_Exercise objective_. Count the lines in the listing below that contain the string "питания", treating uppercase and lowercase as distinct. Reply with the number alone.
%%
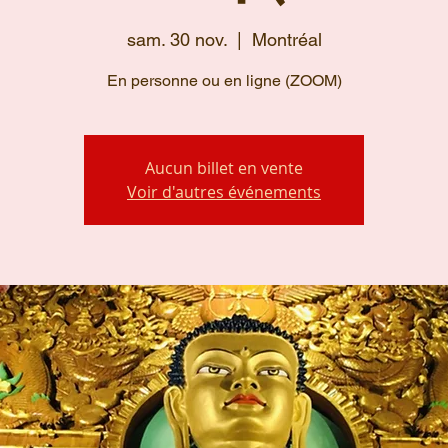
sam. 30 nov.
  |  
Montréal
En personne ou en ligne (ZOOM)
Aucun billet en vente
Voir d'autres événements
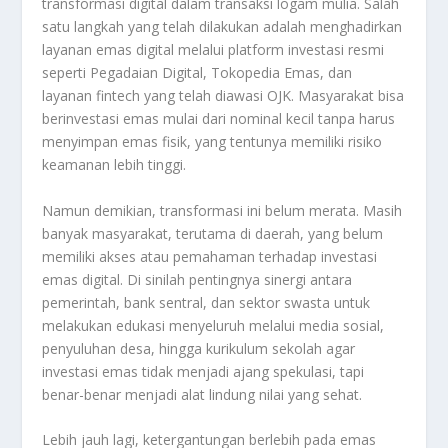
transformasi digital dalam transaksi logam mulia. Salah
satu langkah yang telah dilakukan adalah menghadirkan
layanan emas digital melalui platform investasi resmi
seperti Pegadaian Digital, Tokopedia Emas, dan
layanan fintech yang telah diawasi OJK. Masyarakat bisa
berinvestasi emas mulai dari nominal kecil tanpa harus
menyimpan emas fisik, yang tentunya memiliki risiko
keamanan lebih tinggi.
Namun demikian, transformasi ini belum merata. Masih
banyak masyarakat, terutama di daerah, yang belum
memiliki akses atau pemahaman terhadap investasi
emas digital. Di sinilah pentingnya sinergi antara
pemerintah, bank sentral, dan sektor swasta untuk
melakukan edukasi menyeluruh melalui media sosial,
penyuluhan desa, hingga kurikulum sekolah agar
investasi emas tidak menjadi ajang spekulasi, tapi
benar-benar menjadi alat lindung nilai yang sehat.
Lebih jauh lagi, ketergantungan berlebih pada emas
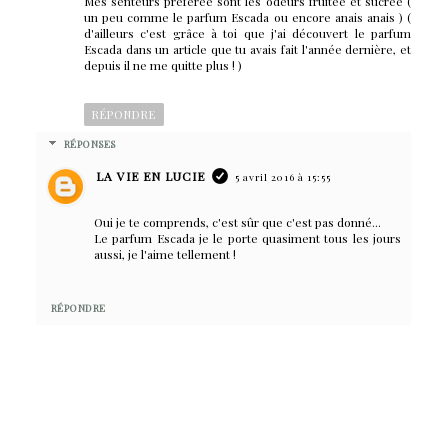
Mes senteurs préférée sont les odeurs fruitée et sucrée (
un peu comme le parfum Escada ou encore anais anais ) (
d'ailleurs c'est grâce à toi que j'ai découvert le parfum
Escada dans un article que tu avais fait l'année dernière, et
depuis il ne me quitte plus ! )
RÉPONDRE
RÉPONSES
LA VIE EN LUCIE
5 avril 2016 à 15:55
Oui je te comprends, c'est sûr que c'est pas donné...
Le parfum Escada je le porte quasiment tous les jours
aussi, je l'aime tellement !
RÉPONDRE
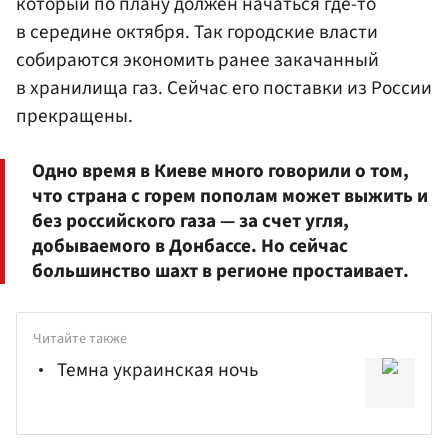
который по плану должен начаться где-то
в середине октября. Так городские власти
собираются экономить ранее закачанный
в хранилища газ. Сейчас его поставки из России
прекращены.
Одно время в Киеве много говорили о том,
что страна с горем пополам может выжить и
без российского газа — за счет угля,
добываемого в Донбассе. Но сейчас
большинство шахт в регионе простаивает.
Читайте также
Темна украинская ночь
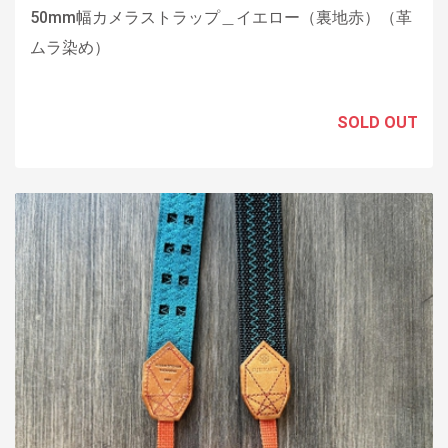
50mm幅カメラストラップ＿イエロー（裏地赤）（革
ムラ染め）
SOLD OUT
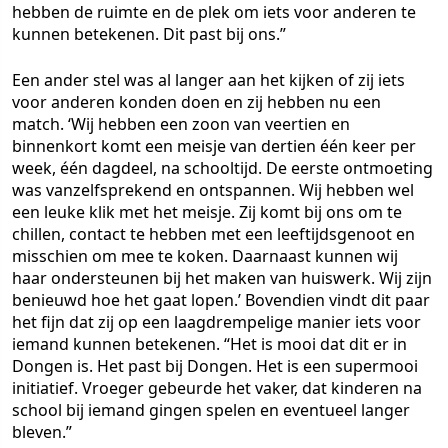
hebben de ruimte en de plek om iets voor anderen te
kunnen betekenen. Dit past bij ons.”
Een ander stel was al langer aan het kijken of zij iets
voor anderen konden doen en zij hebben nu een
match. ‘Wij hebben een zoon van veertien en
binnenkort komt een meisje van dertien één keer per
week, één dagdeel, na schooltijd. De eerste ontmoeting
was vanzelfsprekend en ontspannen. Wij hebben wel
een leuke klik met het meisje. Zij komt bij ons om te
chillen, contact te hebben met een leeftijdsgenoot en
misschien om mee te koken. Daarnaast kunnen wij
haar ondersteunen bij het maken van huiswerk. Wij zijn
benieuwd hoe het gaat lopen.’ Bovendien vindt dit paar
het fijn dat zij op een laagdrempelige manier iets voor
iemand kunnen betekenen. “Het is mooi dat dit er in
Dongen is. Het past bij Dongen. Het is een supermooi
initiatief. Vroeger gebeurde het vaker, dat kinderen na
school bij iemand gingen spelen en eventueel langer
bleven.”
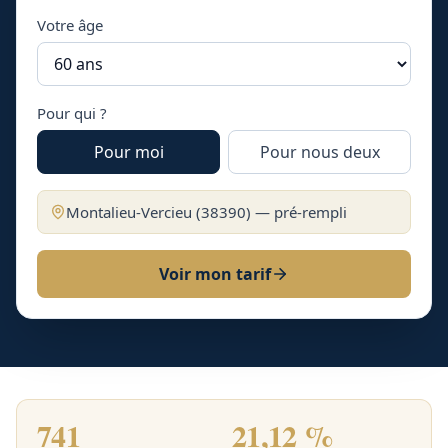
Votre âge
Pour qui ?
Pour moi
Pour nous deux
Montalieu-Vercieu
(
38390
) — pré-rempli
Voir mon tarif
741
21,12 %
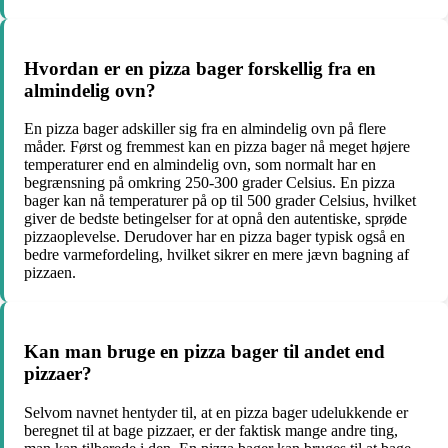
Hvordan er en pizza bager forskellig fra en
almindelig ovn?
En pizza bager adskiller sig fra en almindelig ovn på flere
måder. Først og fremmest kan en pizza bager nå meget højere
temperaturer end en almindelig ovn, som normalt har en
begrænsning på omkring 250-300 grader Celsius. En pizza
bager kan nå temperaturer på op til 500 grader Celsius, hvilket
giver de bedste betingelser for at opnå den autentiske, sprøde
pizzaoplevelse. Derudover har en pizza bager typisk også en
bedre varmefordeling, hvilket sikrer en mere jævn bagning af
pizzaen.
Kan man bruge en pizza bager til andet end
pizzaer?
Selvom navnet hentyder til, at en pizza bager udelukkende er
beregnet til at bage pizzaer, er der faktisk mange andre ting,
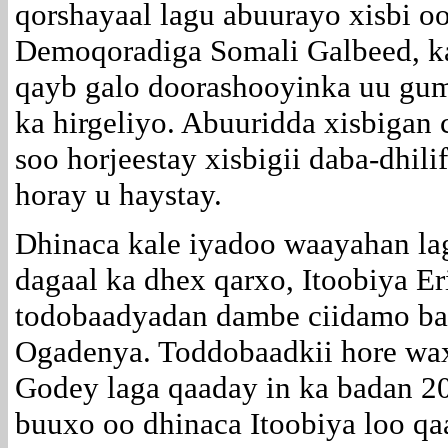
qorshayaal lagu abuurayo xisbi o
Demoqoradiga Somali Galbeed, k
qayb galo doorashooyinka uu gu
ka hirgeliyo. Abuuridda xisbigan
soo horjeestay xisbigii daba-dhilif
horay u haystay.
Dhinaca kale iyadoo waayahan lag
dagaal ka dhex qarxo, Itoobiya Er
todobaadyadan dambe ciidamo ba
Ogadenya. Toddobaadkii hore wax
Godey laga qaaday in ka badan 20
buuxo oo dhinaca Itoobiya loo qa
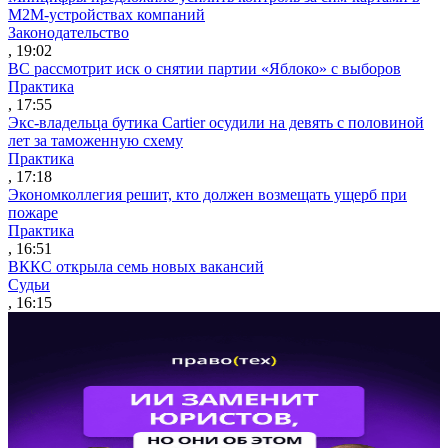
M2M-устройствах компаний
Законодательство
, 19:02
ВС рассмотрит иск о снятии партии «Яблоко» с выборов
Практика
, 17:55
Экс-владельца бутика Cartier осудили на девять с половиной
лет за таможенную схему
Практика
, 17:18
Экономколлегия решит, кто должен возмещать ущерб при
пожаре
Практика
, 16:51
ВККС открыла семь новых вакансий
Судьи
, 16:15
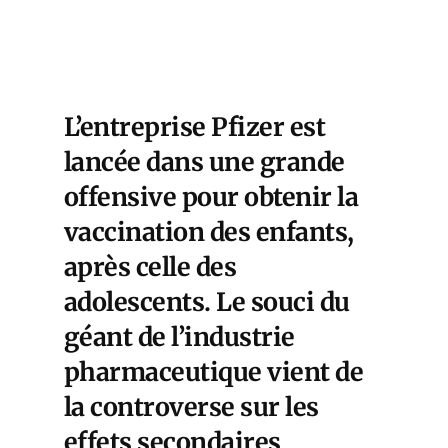
L’entreprise Pfizer est
lancée dans une grande
offensive pour obtenir la
vaccination des enfants,
après celle des
adolescents. Le souci du
géant de l’industrie
pharmaceutique vient de
la controverse sur les
effets secondaires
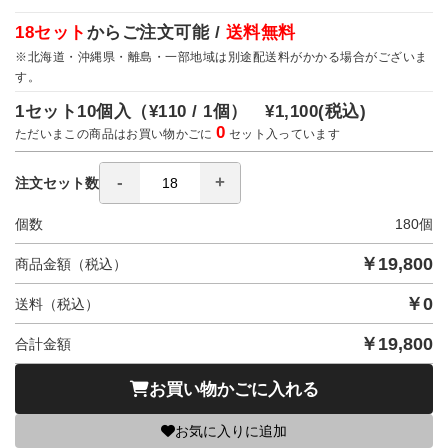
18セット
からご注文可能 /
送料無料
※北海道・沖縄県・離島・一部地域は別途配送料がかかる場合がございま
す。
1セット10個入（
¥110 / 1個）
¥1,100
(税込)
0
ただいまこの商品はお買い物かごに
セット入っています
注文セット数
個数
180
個
￥
19,800
商品金額（税込）
￥
0
送料（税込）
￥
19,800
合計金額
お買い物かごに入れる
お気に入りに追加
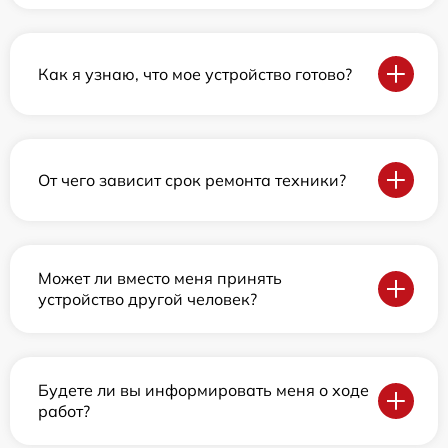
Как я узнаю, что мое устройство готово?
От чего зависит срок ремонта техники?
Может ли вместо меня принять
устройство другой человек?
Будете ли вы информировать меня о ходе
работ?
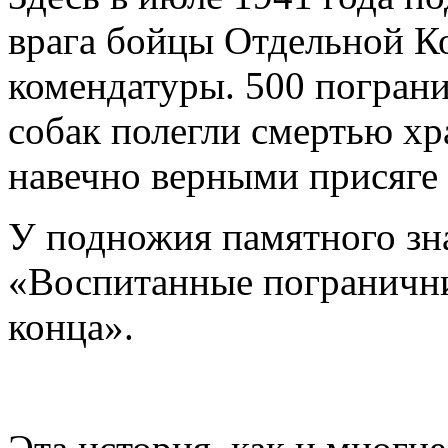
врага бойцы Отдельной 
комендатуры. 500 погран
собак полегли смертью хр
навечно верными присяге 
У подножия памятного зна
«Воспитанные погранични
конца».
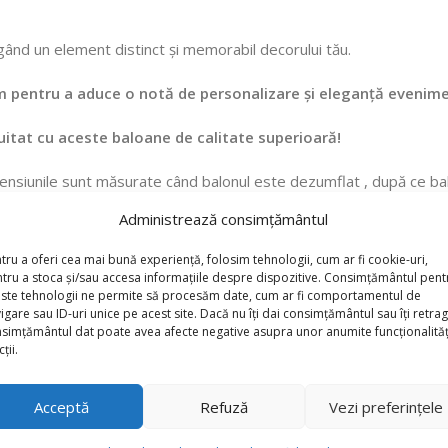
ugând un element distinct și memorabil decorului tău.
cm pentru a aduce o notă de personalizare și eleganță evenime
itat cu aceste baloane de calitate superioară!
mensiunile sunt măsurate când balonul este dezumflat , după ce balo
Administrează consimțământul
tru a oferi cea mai bună experiență, folosim tehnologii, cum ar fi cookie-uri,
tru a stoca și/sau accesa informațiile despre dispozitive. Consimțământul pent
ste tehnologii ne permite să procesăm date, cum ar fi comportamentul de
igare sau ID-uri unice pe acest site. Dacă nu îți dai consimțământul sau îți retrag
simțământul dat poate avea afecte negative asupra unor anumite funcționalități
ții.
Acceptă
Refuză
Vezi preferințele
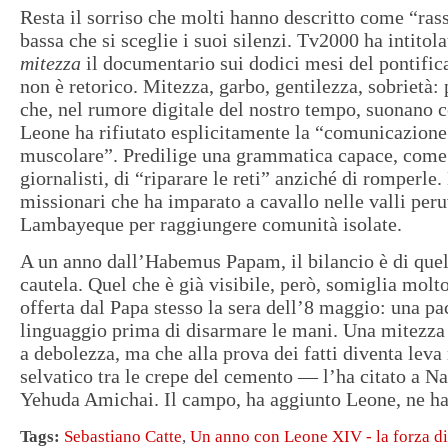
Resta il sorriso che molti hanno descritto come “ras
bassa che si sceglie i suoi silenzi. Tv2000 ha intitol
mitezza
il documentario sui dodici mesi del pontifica
non è retorico. Mitezza, garbo, gentilezza, sobrietà:
che, nel rumore digitale del nostro tempo, suonano c
Leone ha rifiutato esplicitamente la “comunicazione 
muscolare”. Predilige una grammatica capace, come 
giornalisti, di “riparare le reti” anziché di romperle
missionari che ha imparato a cavallo nelle valli peru
Lambayeque per raggiungere comunità isolate.
A un anno dall’Habemus Papam, il bilancio è di quel
cautela. Quel che è già visibile, però, somiglia mol
offerta dal Papa stesso la sera dell’8 maggio: una pa
linguaggio prima di disarmare le mani. Una mitezza
a debolezza, ma che alla prova dei fatti diventa leva
selvatico tra le crepe del cemento — l’ha citato a Na
Yehuda Amichai. Il campo, ha aggiunto Leone, ne ha
Tags:
Sebastiano Catte
,
Un anno con Leone XIV - la forza di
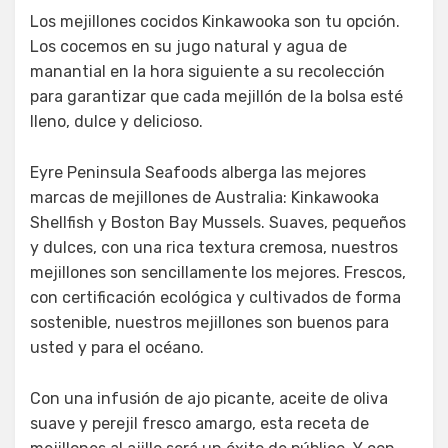
Los mejillones cocidos Kinkawooka son tu opción.
Los cocemos en su jugo natural y agua de
manantial en la hora siguiente a su recolección
para garantizar que cada mejillón de la bolsa esté
lleno, dulce y delicioso.
Eyre Peninsula Seafoods alberga las mejores
marcas de mejillones de Australia: Kinkawooka
Shellfish y Boston Bay Mussels. Suaves, pequeños
y dulces, con una rica textura cremosa, nuestros
mejillones son sencillamente los mejores. Frescos,
con certificación ecológica y cultivados de forma
sostenible, nuestros mejillones son buenos para
usted y para el océano.
Con una infusión de ajo picante, aceite de oliva
suave y perejil fresco amargo, esta receta de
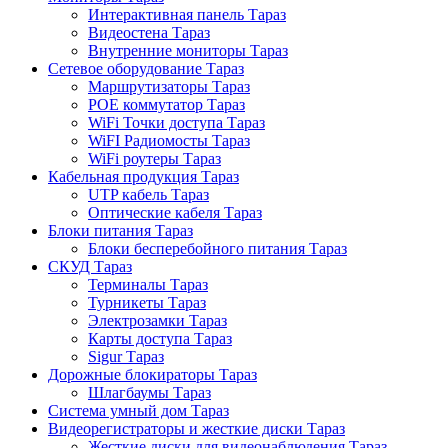
Интерактивная панель Тараз
Видеостена Тараз
Внутренние мониторы Тараз
Сетевое оборудование Тараз
Маршрутизаторы Тараз
POE коммутатор Тараз
WiFi Точки доступа Тараз
WiFI Радиомосты Тараз
WiFi роутеры Тараз
Кабельная продукция Тараз
UTP кабель Тараз
Оптические кабеля Тараз
Блоки питания Тараз
Блоки бесперебойного питания Тараз
СКУД Тараз
Терминалы Тараз
Турникеты Тараз
Электрозамки Тараз
Карты доступа Тараз
Sigur Тараз
Дорожные блокираторы Тараз
Шлагбаумы Тараз
Система умный дом Тараз
Видеорегистраторы и жесткие диски Тараз
Жесткие диски для видеонаблюдения Тараз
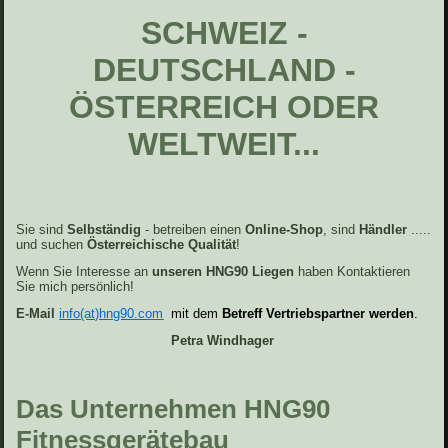
SCHWEIZ -
DEUTSCHLAND -
ÖSTERREICH ODER
WELTWEIT...
Sie sind
Selbständig
- betreiben einen
Online-Shop
, sind
Händler
.....
und suchen
Österreichische
Qualität
!
Wenn Sie Interesse an
unseren HNG90 Liegen
haben Kontaktieren
Sie mich persönlich!
E-Mail
info(at)hng90.com
mit dem
Betreff Vertriebspartner werden
.
Petra Windhager
Das Unternehmen HNG90
Fitnessgerätebau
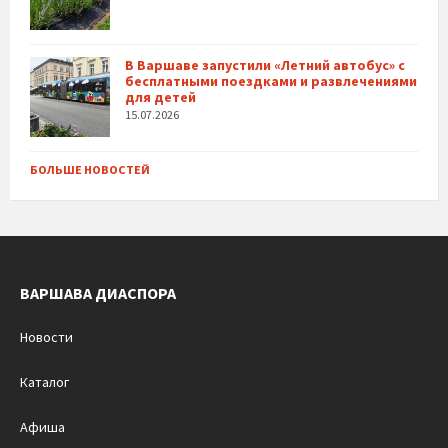
В Варшаве запустили «Летний автобус» с
бесплатными поездками и развлечениями
для детей
15.07.2026
БОЛЬШЕ НОВОСТЕЙ
ВАРШАВА ДИАСПОРА
Новости
Каталог
Афиша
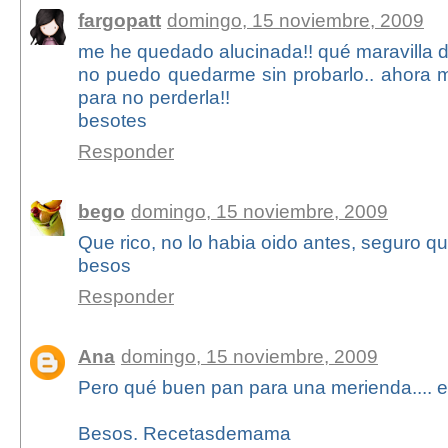
fargopatt
domingo, 15 noviembre, 2009
me he quedado alucinada!! qué maravilla d
no puedo quedarme sin probarlo.. ahora m
para no perderla!!
besotes
Responder
bego
domingo, 15 noviembre, 2009
Que rico, no lo habia oido antes, seguro qu
besos
Responder
Ana
domingo, 15 noviembre, 2009
Pero qué buen pan para una merienda.... es
Besos. Recetasdemama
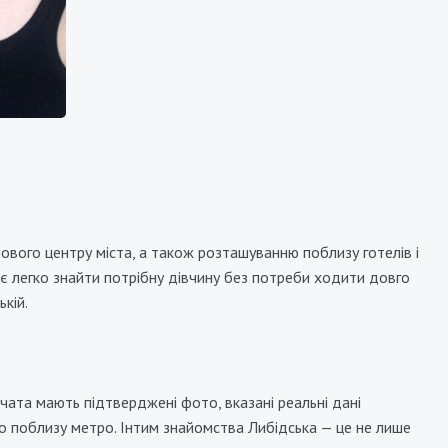
0000₴
12000₴
24000₴
60000₴
Либідська
лового центру міста, а також розташуванню поблизу готелів і
є легко знайти потрібну дівчину без потреби ходити довго
кій.
вчата мають підтверджені фото, вказані реальні дані
, що поблизу метро. Інтим знайомства Либідська — це не лише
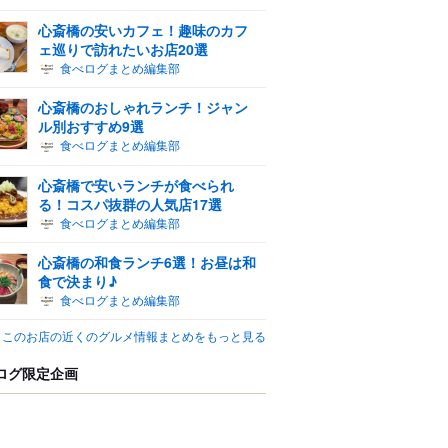
心斎橋の安いカフェ！趣味のカフ
ェ巡りで訪れたいお店20選
食べログまとめ編集部
心斎橋のおしゃれランチ！ジャン
ル別おすすめ9選
食べログまとめ編集部
心斎橋で安いランチが食べられ
る！コスパ抜群の人気店17選
食べログまとめ編集部
心斎橋の和食ランチ6選！お昼は和
食で決まり♪
食べログまとめ編集部
このお店の近くのグルメ情報まとめをもっと見る
ログ限定企画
%%
_Completed exercise_. 2